■ Ziel ■
Beantworte anhand des Forenbeitrags zu Trials Evolution:
(a) Welches Betriebssystem ist im Einsatz?
(b) Bei welchem anderen Spiel trat das Problem schon einmal auf?
(c) Was wurde in der Windows-Firewall für Trials und Uplay eingestellt?

# Trials Evolution - NAT verhindert Multiplayer



## Koeches (28. Mai 2013)

Moin,
Hab da ein Problem bei dem ich keine Ahnung von der Materie habe (Nat-Typ, Ports, u.ä.)

Also ich habe Trials Evolution, die Gold Edition und bin bei Uplay angemeldet. Wenn ich im Spiel in den Multiplayer bereich gehe um gegen einen Kumpel zu fahren muss er mich zunächst in eine 'Party' oder 'Gruppe' bei Uplay einladen. Das geht noch ohne Probleme. Wenn ich danach jedoch versuche seine Einladung zum Spiel anzunehmen, lädt es kurz bis dann die Fehlermeldung kommt, dass die Verbindung zum Host fehlgeschlagen sei und das es möglicherweise an meinem Nat-Typ liegt.

Wie könnte ich dieses Problem beheben?


Ich habe Windows 7 und Wlan über einen Router von Alice.

Ich hatte dieses Problem schon beim GTA IV Multiplayer was jedoch durch das erstellen einer zusätzlichen Breitbandverbindung behoben werden konnte. Hier geht das nicht mehr da Uplay sich dann komplett nicht mehr mit dem Internet verbinden kann..

Auserdem hab ich bei der Windows-Firewall schon eingestellt das bei Trials und Uplay die Edgeausnahme zugelassen wird, wie es in einigen anderen Foren stand. Jedoch blieb dies auch ohne Erfolg.

Vielen Dank schonmal an alle die Versuchen mir zu helfen (;

Gruß Lucas


----------



## Herbboy (28. Mai 2013)

■ Gespeicherte Daten ■

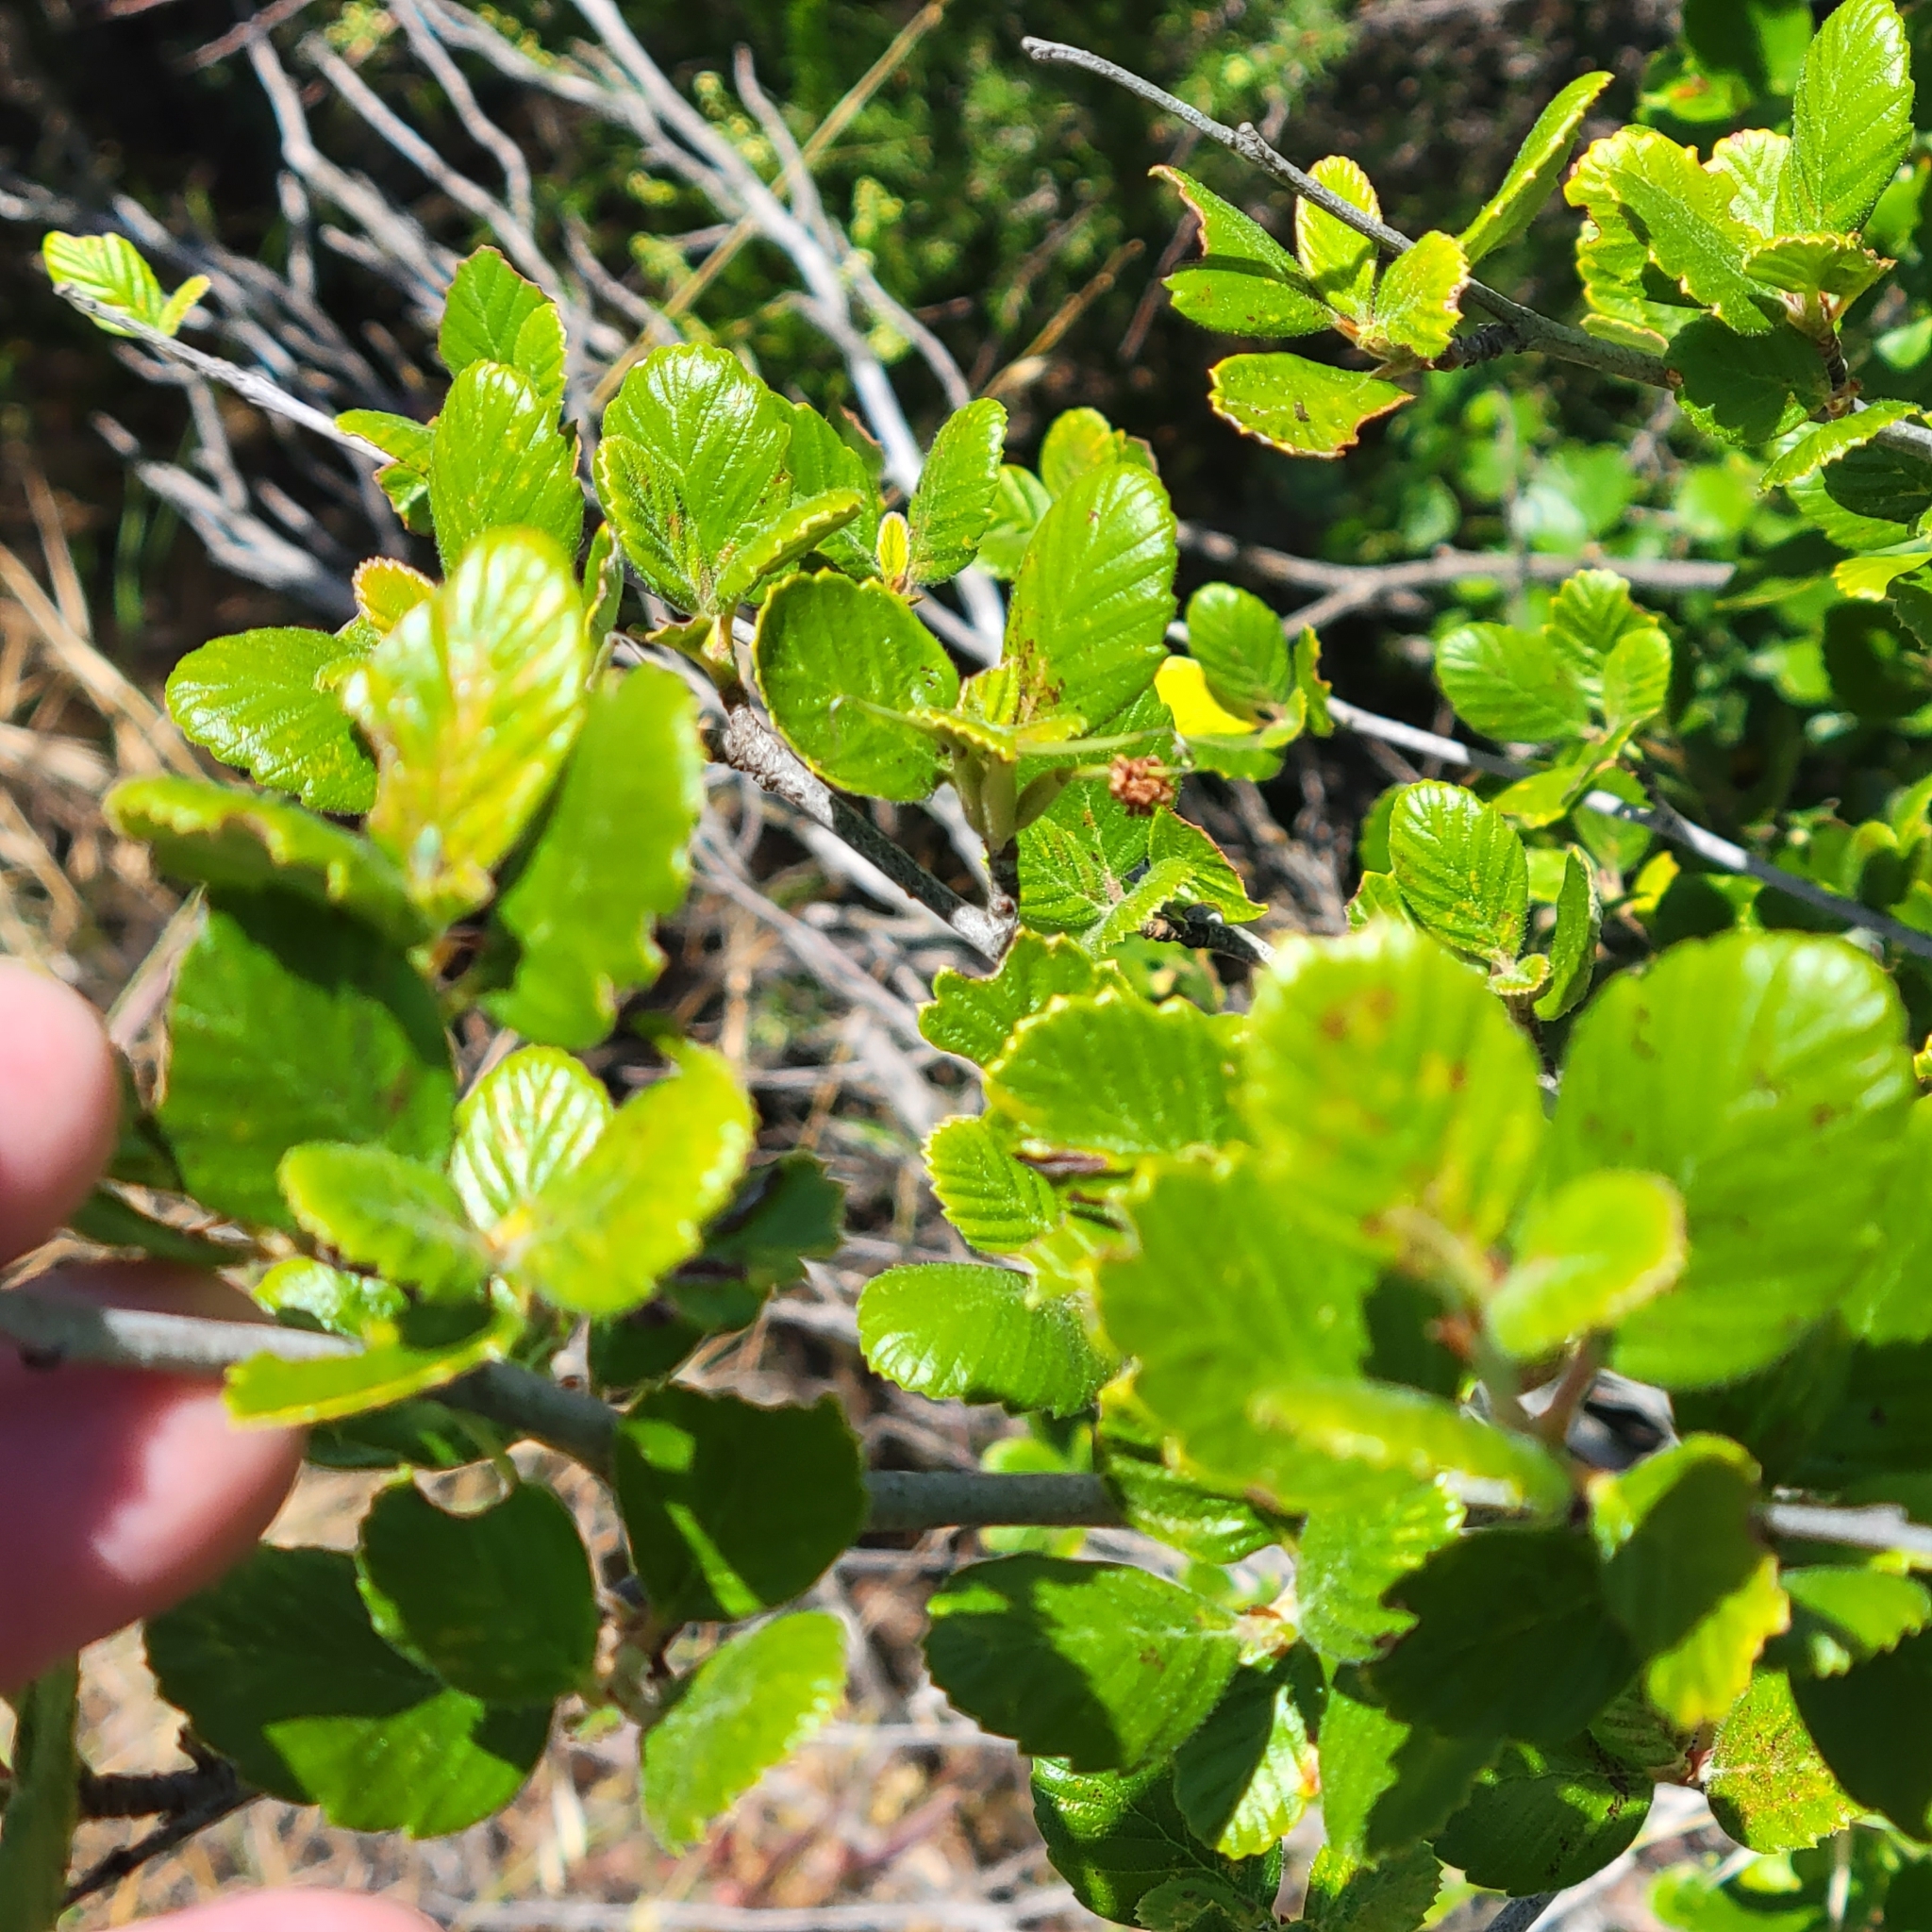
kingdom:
--
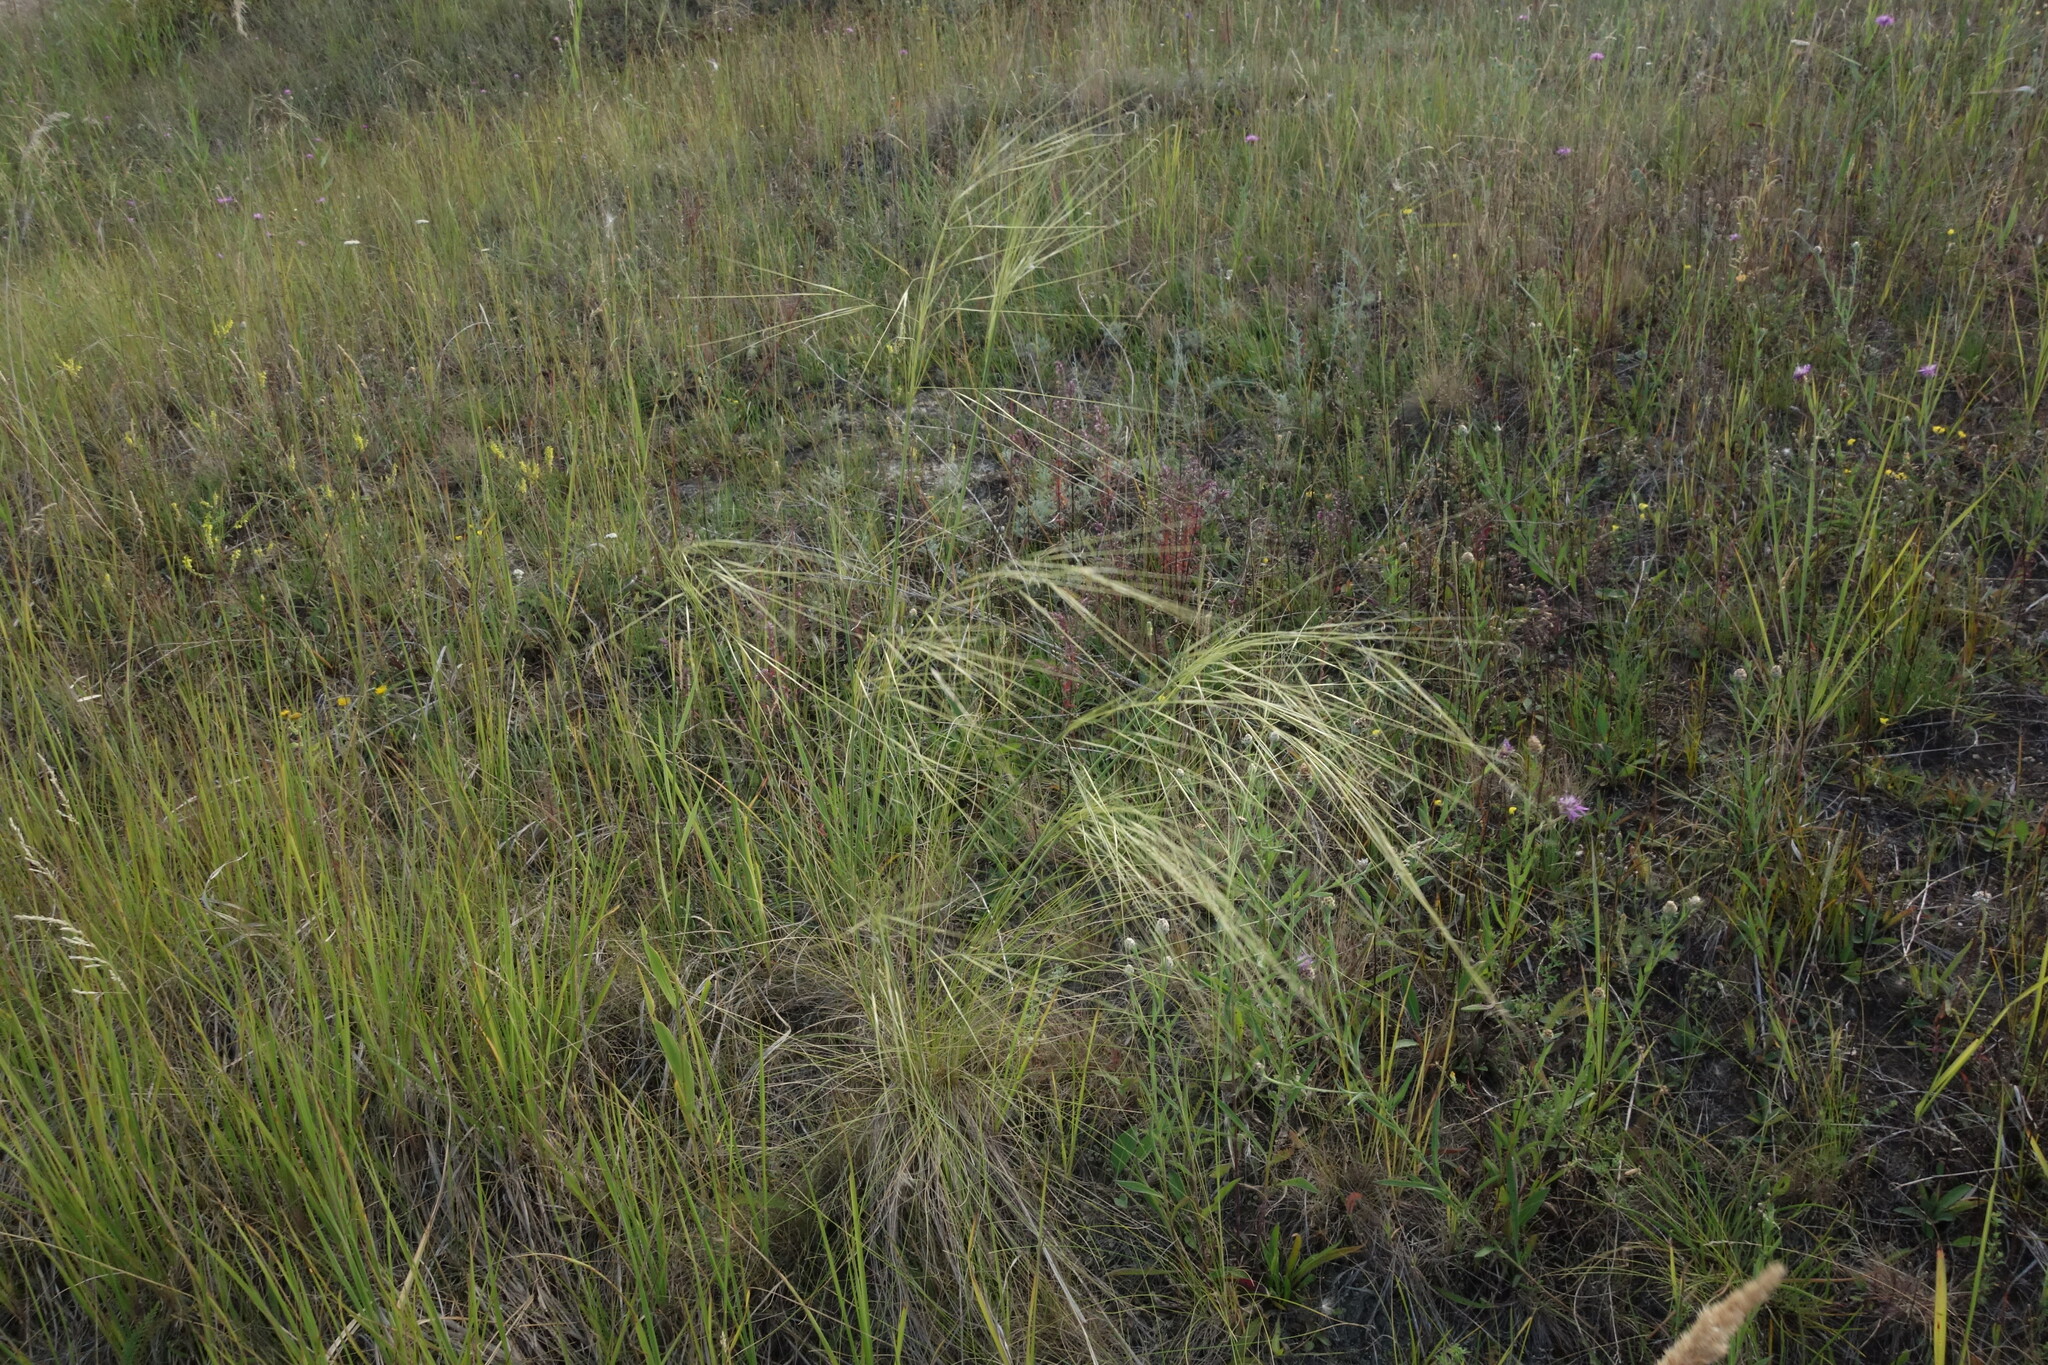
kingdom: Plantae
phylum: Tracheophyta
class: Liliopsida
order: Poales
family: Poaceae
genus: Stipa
==
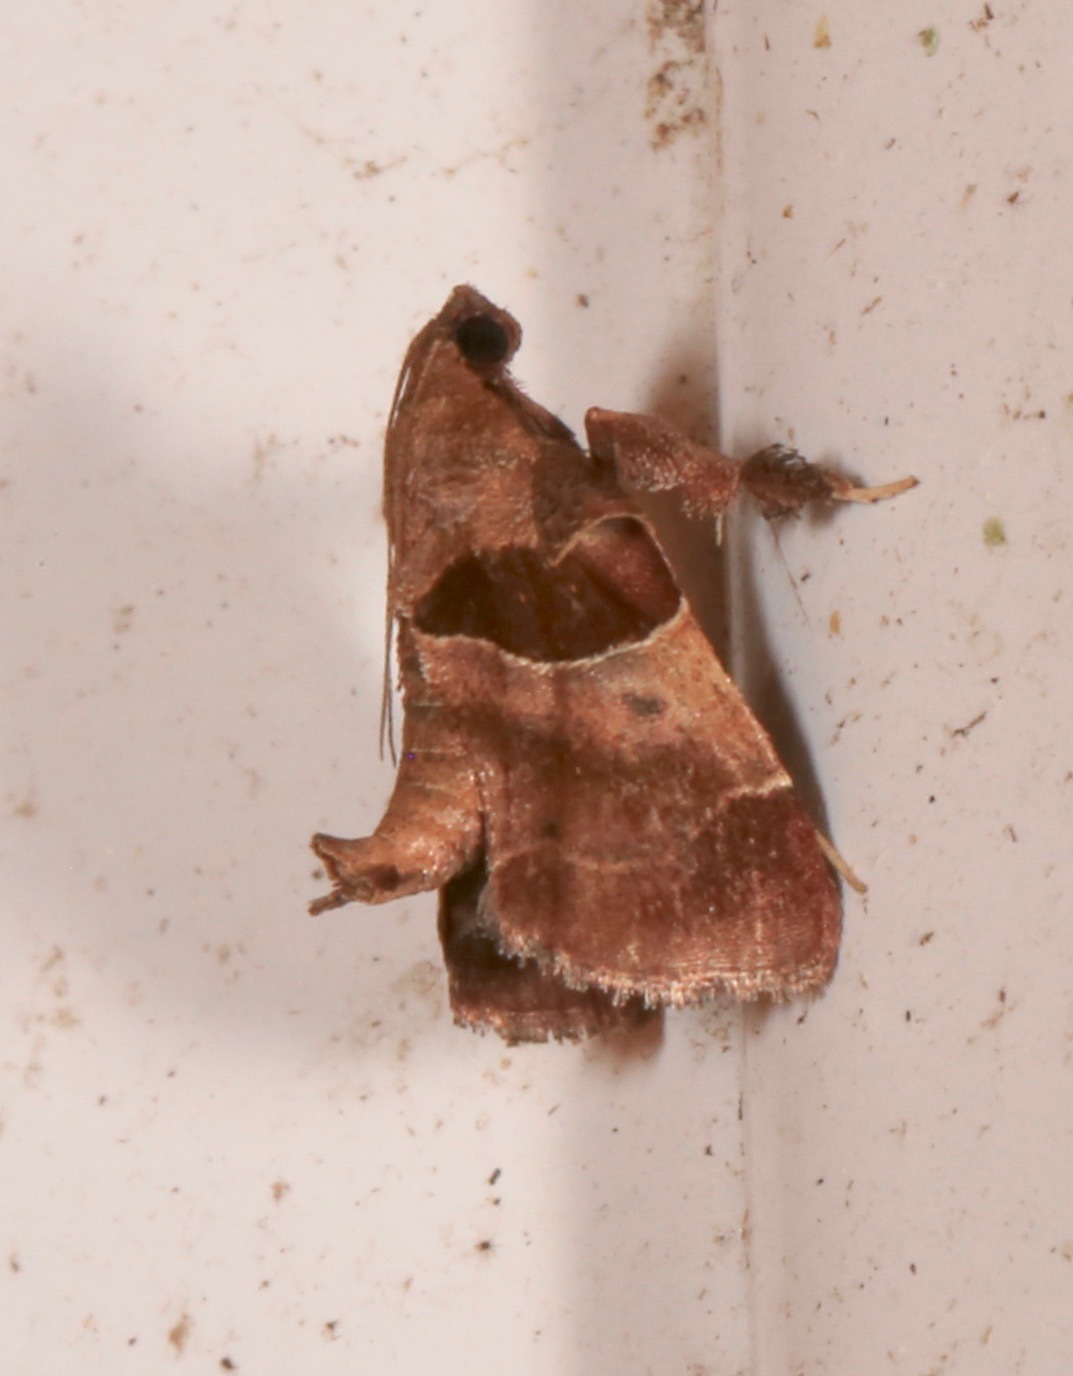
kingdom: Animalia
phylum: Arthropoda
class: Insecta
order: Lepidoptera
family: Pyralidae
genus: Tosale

■ Vollständige Antwort ■
(a) Windows 7
(b) Beim Multiplayer von GTA IV
(c) Für Trials und Uplay wurde die Edgeausnahme zugelassen.